The biggest weakness of security breaches are the people, but at the same time, they can also be your organization’s biggest defence.
The massive telecom data breach, stolen credentials, data compromised are some of the daily issues that we see these days. All of these major breaches resulted from mistakes of individuals.
Despite years of education, millions of pages of policy, and pervasive annual mandatory training. According to the EY Global Information Security Survey, 60% of security professionals rank employee carelessness as a top threat, up from 44% in 2015. Willis Towers Watson reports that 66% of all cyber insurance claims stemmed from employee negligence or malfeasance.
We no longer have an awareness problem: Workers have heard the stories, and they only know half the story, which can be a problem. Employees should know what action they need to take.

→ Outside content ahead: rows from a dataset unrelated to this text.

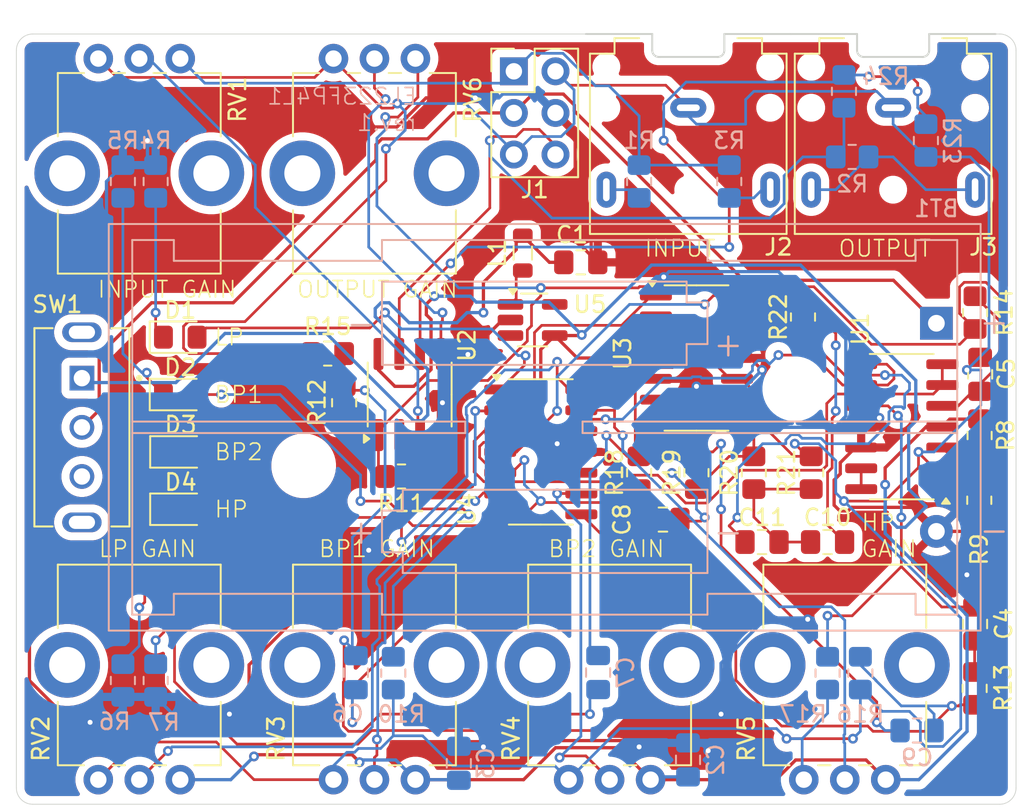
<source format=kicad_pcb>
(kicad_pcb
	(version 20241229)
	(generator "pcbnew")
	(generator_version "9.0")
	(general
		(thickness 1.6)
		(legacy_teardrops no)
	)
	(paper "A4")
	(layers
		(0 "F.Cu" signal)
		(2 "B.Cu" signal)
		(9 "F.Adhes" user "F.Adhesive")
		(11 "B.Adhes" user "B.Adhesive")
		(13 "F.Paste" user)
		(15 "B.Paste" user)
		(5 "F.SilkS" user "F.Silkscreen")
		(7 "B.SilkS" user "B.Silkscreen")
		(1 "F.Mask" user)
		(3 "B.Mask" user)
		(17 "Dwgs.User" user "User.Drawings")
		(19 "Cmts.User" user "User.Comments")
		(21 "Eco1.User" user "User.Eco1")
		(23 "Eco2.User" user "User.Eco2")
		(25 "Edge.Cuts" user)
		(27 "Margin" user)
		(31 "F.CrtYd" user "F.Courtyard")
		(29 "B.CrtYd" user "B.Courtyard")
		(35 "F.Fab" user)
		(33 "B.Fab" user)
		(39 "User.1" user)
		(41 "User.2" user)
		(43 "User.3" user)
		(45 "User.4" user)
	)
	(setup
		(stackup
			(layer "F.SilkS"
				(type "Top Silk Screen")
			)
			(layer "F.Paste"
				(type "Top Solder Paste")
			)
			(layer "F.Mask"
				(type "Top Solder Mask")
				(thickness 0.01)
			)
			(layer "F.Cu"
				(type "copper")
				(thickness 0.035)
			)
			(layer "dielectric 1"
				(type "core")
				(thickness 1.51)
				(material "FR4")
				(epsilon_r 4.5)
				(loss_tangent 0.02)
			)
			(layer "B.Cu"
				(type "copper")
				(thickness 0.035)
			)
			(layer "B.Mask"
				(type "Bottom Solder Mask")
				(thickness 0.01)
			)
			(layer "B.Paste"
				(type "Bottom Solder Paste")
			)
			(layer "B.SilkS"
				(type "Bottom Silk Screen")
			)
			(copper_finish "None")
			(dielectric_constraints no)
		)
		(pad_to_mask_clearance 0)
		(allow_soldermask_bridges_in_footprints no)
		(tenting front back)
		(aux_axis_origin 25 23.5)
		(pcbplotparams
			(layerselection 0x00000000_00000000_55555555_5755f5ff)
			(plot_on_all_layers_selection 0x00000000_00000000_00000000_00000000)
			(disableapertmacros no)
			(usegerberextensions no)
			(usegerberattributes yes)
			(usegerberadvancedattributes yes)
			(creategerberjobfile yes)
			(dashed_line_dash_ratio 12.000000)
			(dashed_line_gap_ratio 3.000000)
			(svgprecision 4)
			(plotframeref no)
			(mode 1)
			(useauxorigin no)
			(hpglpennumber 1)
			(hpglpenspeed 20)
			(hpglpendiameter 15.000000)
			(pdf_front_fp_property_popups yes)
			(pdf_back_fp_property_popups yes)
			(pdf_metadata yes)
			(pdf_single_document no)
			(dxfpolygonmode yes)
			(dxfimperialunits yes)
			(dxfusepcbnewfont yes)
			(psnegative no)
			(psa4output no)
			(plot_black_and_white yes)
			(sketchpadsonfab no)
			(plotpadnumbers no)
			(hidednponfab no)
			(sketchdnponfab yes)
			(crossoutdnponfab yes)
			(subtractmaskfromsilk no)
			(outputformat 1)
			(mirror no)
			(drillshape 0)
			(scaleselection 1)
			(outputdirectory "prod/")
		)
	)
	(net 0 "")
	(net 1 "GND")
	(net 2 "Net-(U1B-+)")
	(net 3 "VREF")
	(net 4 "Net-(U3A--)")
	(net 5 "Net-(U3C--)")
	(net 6 "/FILTERS/OBP1")
	(net 7 "/RAIL_GEN/VIN+")
	(net 8 "VCC")
	(net 9 "/FILTERS/IBP1")
	(net 10 "Net-(U1C-+)")
	(net 11 "/FILTERS/OBP2")
	(net 12 "Net-(C10-Pad1)")
	(net 13 "Net-(U3D--)")
	(net 14 "/LED_GAIN/OUTA")
	(net 15 "Net-(D1-K)")
	(net 16 "/LED_GAIN/OUTB")
	(net 17 "Net-(D2-K)")
	(net 18 "/LED_GAIN/OUTC")
	(net 19 "Net-(D3-K)")
	(net 20 "Net-(D4-K)")
	(net 21 "/LED_GAIN/OUTD")
	(net 22 "OUT")
	(net 23 "IN")
	(net 24 "Net-(J2-PadR)")
	(net 25 "Net-(J2-PadT)")
	(net 26 "Net-(J3-PadR)")
	(net 27 "Net-(U5-SW)")
	(net 28 "Net-(U1A-+)")
	(net 29 "/LED_GAIN/AREF")
	(net 30 "/LED_GAIN/BREF")
	(net 31 "/LED_GAIN/CREF")
	(net 32 "/LED_GAIN/DREF")
	(net 33 "Net-(U1D--)")
	(net 34 "/FILTERS/OHP")
	(net 35 "/FILTERS/OLP")
	(net 36 "Net-(U3B--)")
	(net 37 "unconnected-(U5-NC-Pad3)")
	(net 38 "unconnected-(U5-NC-Pad5)")
	(net 39 "Net-(C6-Pad1)")
	(net 40 "Net-(C8-Pad1)")
	(net 41 "Net-(C8-Pad2)")
	(net 42 "Net-(U2A--)")
	(net 43 "Net-(U2B--)")
	(net 44 "Net-(U2A-+)")
	(net 45 "Net-(U2B-+)")
	(net 46 "unconnected-(SW1-C-Pad3)")
	(net 47 "VIN")
	(footprint "Custom:Jack_3.5mm_CUI_SJ1-3523N_Horizontal" (layer "F.Cu") (at 66 28 180))
	(footprint "LED_SMD:LED_0805_2012Metric_Pad1.15x1.40mm_HandSolder" (layer "F.Cu") (at 35.025 52.5))
	(footprint "Connector_PinHeader_2.54mm:PinHeader_2x03_P2.54mm_Vertical" (layer "F.Cu") (at 55.357994 25.776109))
	(footprint "LED_SMD:LED_0805_2012Metric_Pad1.15x1.40mm_HandSolder" (layer "F.Cu") (at 35 45.5))
	(footprint "Capacitor_SMD:C_0805_2012Metric_Pad1.18x1.45mm_HandSolder" (layer "F.Cu") (at 64.45468 53.129359))
	(footprint "Inductor_SMD:L_0805_2012Metric" (layer "F.Cu") (at 55.902446 36.870426 90))
	(footprint "Package_SO:SOIC-14_3.9x8.7mm_P1.27mm" (layer "F.Cu") (at 57 49))
	(footprint "Package_TO_SOT_SMD:SOT-23-5_HandSoldering" (layer "F.Cu") (at 56.5 40.95))
	(footprint "Capacitor_SMD:C_0805_2012Metric_Pad1.18x1.45mm_HandSolder" (layer "F.Cu") (at 70.5 54.5 180))
	(footprint "LED_SMD:LED_0805_2012Metric_Pad1.15x1.40mm_HandSolder" (layer "F.Cu") (at 35 42))
	(footprint "Resistor_SMD:R_0805_2012Metric_Pad1.20x1.40mm_HandSolder" (layer "F.Cu") (at 48.5 50.5 180))
	(footprint "Custom:Jack_3.5mm_CUI_SJ1-3523N_Horizontal" (layer "F.Cu") (at 78.5 28 180))
	(footprint "Resistor_SMD:R_0805_2012Metric_Pad1.20x1.40mm_HandSolder" (layer "F.Cu") (at 83.5 40.5 90))
	(footprint "Capacitor_SMD:C_0805_2012Metric_Pad1.18x1.45mm_HandSolder" (layer "F.Cu") (at 83.5 59.5 90))
	(footprint "Resistor_SMD:R_0805_2012Metric_Pad1.20x1.40mm_HandSolder" (layer "F.Cu") (at 45 46 90))
	(footprint "Package_SO:SOIC-14_3.9x8.7mm_P1.27mm" (layer "F.Cu") (at 79.025 47.46 180))
	(footprint "Capacitor_SMD:C_0805_2012Metric_Pad1.18x1.45mm_HandSolder" (layer "F.Cu") (at 83.808728 44.265881 -90))
	(footprint "Custom:Potentiometer_Bourns_PTV09A-1_Single_Vertical" (layer "F.Cu") (at 44.35 25 -90))
	(footprint "Capacitor_SMD:C_0805_2012Metric_Pad1.18x1.45mm_HandSolder" (layer "F.Cu") (at 59.439946 37.432926))
	(footprint "Resistor_SMD:R_0805_2012Metric_Pad1.20x1.40mm_HandSolder" (layer "F.Cu") (at 73 40.77 90))
	(footprint "Custom:Potentiometer_Bourns_PTV09A-1_Single_Vertical" (layer "F.Cu") (at 35 69 90))
	(footprint "Custom:Potentiometer_Bourns_PTV09A-1_Single_Vertical" (layer "F.Cu") (at 78.05 69 90))
	(footprint "Resistor_SMD:R_0805_2012Metric_Pad1.20x1.40mm_HandSolder" (layer "F.Cu") (at 70 50.27 -90))
	(footprint "Resistor_SMD:R_0805_2012Metric_Pad1.20x1.40mm_HandSolder" (layer "F.Cu") (at 66.5 50.27 -90))
	(footprint "Package_SO:SOIC-14_3.9x8.7mm_P1.27mm" (layer "F.Cu") (at 66.5 43.27))
	(footprint "Resistor_SMD:R_0805_2012Metric_Pad1.20x1.40mm_HandSolder" (layer "F.Cu") (at 83.756554 51.949585 -90))
	(footprint "Custom:SW_SLW-121586-5A-D" (layer "F.Cu") (at 29 47.5 -90))
	(footprint "Custom:Potentiometer_Bourns_PTV09A-1_Single_Vertical" (layer "F.Cu") (at 63.7 69 90))
	(footprint "Resistor_SMD:R_0805_2012Metric_Pad1.20x1.40mm_HandSolder" (layer "F.Cu") (at 44 43))
	(footprint "Capacitor_SMD:C_0805_2012Metric_Pad1.18x1.45mm_HandSolder" (layer "F.Cu") (at 74.5 54.5))
	(footprint "Resistor_SMD:R_0805_2012Metric_Pad1.20x1.40mm_HandSolder" (layer "F.Cu") (at 63 50.27 -90))
	(footprint "Custom:Potentiometer_Bourns_PTV09A-1_Single_Vertical" (layer "F.Cu") (at 30 25 -90))
	(footprint "LED_SMD:LED_0805_2012Metric_Pad1.15x1.40mm_HandSolder" (layer "F.Cu") (at 35.025 49))
	(footprint "Custom:Potentiometer_Bourns_PTV09A-1_Single_Vertical"
		(layer "F.Cu")
		(uuid "e88bd456-2192-4bf2-992d-019499767458")
		(at 49.35 69 90)
		(descr "Potentiometer, vertical, Bourns PTV09A-1 Single, http://www.bourns.com/docs/Product-Datasheets/ptv09.pdf")
		(tags "Potentiometer vertical Bourns PTV09A-1 Single")
		(property "Reference" "RV3"
			(at 2.5 -8.5 270)
			(layer "F.SilkS")
			(uuid "87569ae7-cf64-4a0a-b30e-963ebf38acf9")
			(effects
				(font
					(size 1 1)
					(thickness 0.15)
				)
			)
		)
		(property "Value" "10k"
			(at 6.05 5.15 270)
			(layer "F.Fab")
			(uuid "aaeff442-2bad-450e-bc1f-9a29a626011f")
			(effects
				(font
					(size 1 1)
					(thickness 0.15)
				)
			)
		)
		(property "Datasheet" "https://www.mouser.com/datasheet/2/54/ptv09-777818.pdf"
			(at 0 0 90)
			(unlocked yes)
			(layer "F.Fab")
			(hide yes)
			(uuid "266e0404-44b2-41a5-9f09-6675aa002bd1")
			(effects
				(font
					(size 1.27 1.27)
					(thickness 0.15)
				)
			)
		)
		(property "Description" "Potentiometer, US symbol"
			(at 0 0 90)
			(unlocked yes)
			(layer "F.Fab")
			(hide yes)
			(uuid "3870dec1-e955-4736-bfa4-e9cc28cf9343")
			(effects
				(font
					(size 1.27 1.27)
					(thickness 0.15)
				)
			)
		)
		(property "Sim.Device" "R"
			(at 0 0 90)
			(unlocked yes)
			(layer "F.Fab")
			(hide yes)
			(uuid "ff26aa95-af94-4a33-9ecc-1a58e2601a37")
			(effects
				(font
					(size 1 1)
					(thickness 0.15)
				)
			)
		)
		(property "Sim.Type" "POT"
			(at 0 0 90)
			(unlocked yes)
			(layer "F.Fab")
			(hide yes)
			(uuid "aa64452d-343a-48f7-b850-c3b1214dee64")
			(effects
				(font
					(size 1 1)
					(thickness 0.15)
				)
			)
		)
		(property "Sim.Pins" "1=r0 2=wiper 3=r1"
			(at 0 0 90)
			(unlocked yes)
			(layer "F.Fab")
			(hide yes)
			(uuid "209eec19-dc86-4fb4-a922-2545414163ab")
			(effects
				(font
					(size 1 1)
					(thickness 0.15)
				)
			)
		)
		(property "Sim.Params" "pos=0.892"
			(at 0 0 90)
			(unlocked yes)
			(layer "F.Fab")
			(hide yes)
			(uuid "0959136c-0123-491a-8736-2b5020da2922")
			(effects
				(font
					(size 1 1)
					(thickness 0.15)
				)
			)
		)
		(property ki_fp_filters "Potentiometer*")
		(path "/d9a3b005-3318-4b28-ad94-fa560a1f4e7a/92e7d4d4-167b-4b19-8bb6-fd65cc799025")
		(sheetname "/LED_GAIN/")
		(sheetfile "led_gain.kicad_sch")
		(attr through_hole)
		(fp_line
			(start 13.12 -7.47)
			(end 13.12 2.47)
			(stroke
				(width 0.12)
				(type solid)
			)
			(layer "F.SilkS")
			(uuid "29ef1e85-34d0-4769-8a13-dfd802d79436")
		)
		(fp_line
			(start 9.255 -7.47)
			(end 13.12 -7.47)
			(stroke
				(width 0.12)
				(type solid)
			)
			(layer "F.SilkS")
			(uuid "2b848b1f-74bc-4a84-b274-f0b8ccafa62e")
		)
		(fp_line
			(start 0.88 -7.47)
			(end 4.745 -7.47)
			(stroke
				(width 0.12)
				(type solid)
			)
			(layer "F.SilkS")
			(uuid "85dd8564-c650-43f6-8107-b2959e8536f9")
		)
		(fp_line
			(start 0.88 -7.47)
			(end 0.88 -5.871)
			(stroke
				(width 0.12)
				(type solid)
			)
			(layer "F.SilkS")
			(uuid "8d0f6776-56b2-426a-a221-b08c7a5a2a28")
		)
		(fp_line
			(start 0.88 -4.129)
			(end 0.88 -3.37)
			(stroke
				(width 0.12)
				(type solid)
			)
			(layer "F.SilkS")
			(uuid "8cec1634-d781-4ec7-956c-b376028f601f")
		)
		(fp_line
			(start 0.88 -1.629)
			(end 0.88 -0.87)
			(stroke
				(width 0.12)
				(type solid)
			)
			(layer "F.SilkS")
			(uuid "0f6af857-8076-446e-9adb-5e7ff607ce9e")
		)
		(fp_line
			(start 0.88 0.87)
			(end 0.88 2.47)
			(stroke
				(width 0.12)
				(type solid)
			)
			(layer "F.SilkS")
			(uuid "06cfd8a1-4bc8-4340-b075-5536448b93c3")
		)
		(fp_line
			(start 9.255 2.47)
			(end 13.12 2.47)
			(stroke
				(w
... [456035 chars truncated]
</source>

Adam Marre’s article on dark reading mentions how that almost 70% of US adults know what phishing is, and how to avoid it, yet they fall victim. The fact is only
10% of them know how to determine if the link is legitimate. They know that clicking on links from people they know is safer and it is not likely to be a phishing attack.
Instead of creating firewalls to avoid cyber threats if companies could put much thought into helping their employees as they did, they would increase the security of their organization. But that seems too much for the already overburdened security professionals. This could mean increasing training or implementing other processes.
Awareness training is an essential part of securing an organization. However, the idea should be to create a security culture, not to make them knowledgeable.
Get it Started
Train the leaders first, because if the employees don’t see the practices being demonstrated by the top, it will hard to gain traction among the team. Demonstrating secure practices can help leaders protect their workforce against cyberattack.
Each employee is a major threat vector to your organization, so a security culture must be created and be implemented accordingly. Every employee should carry a security mindset, and it is that one step towards developing a culture to protect your company from security breaches.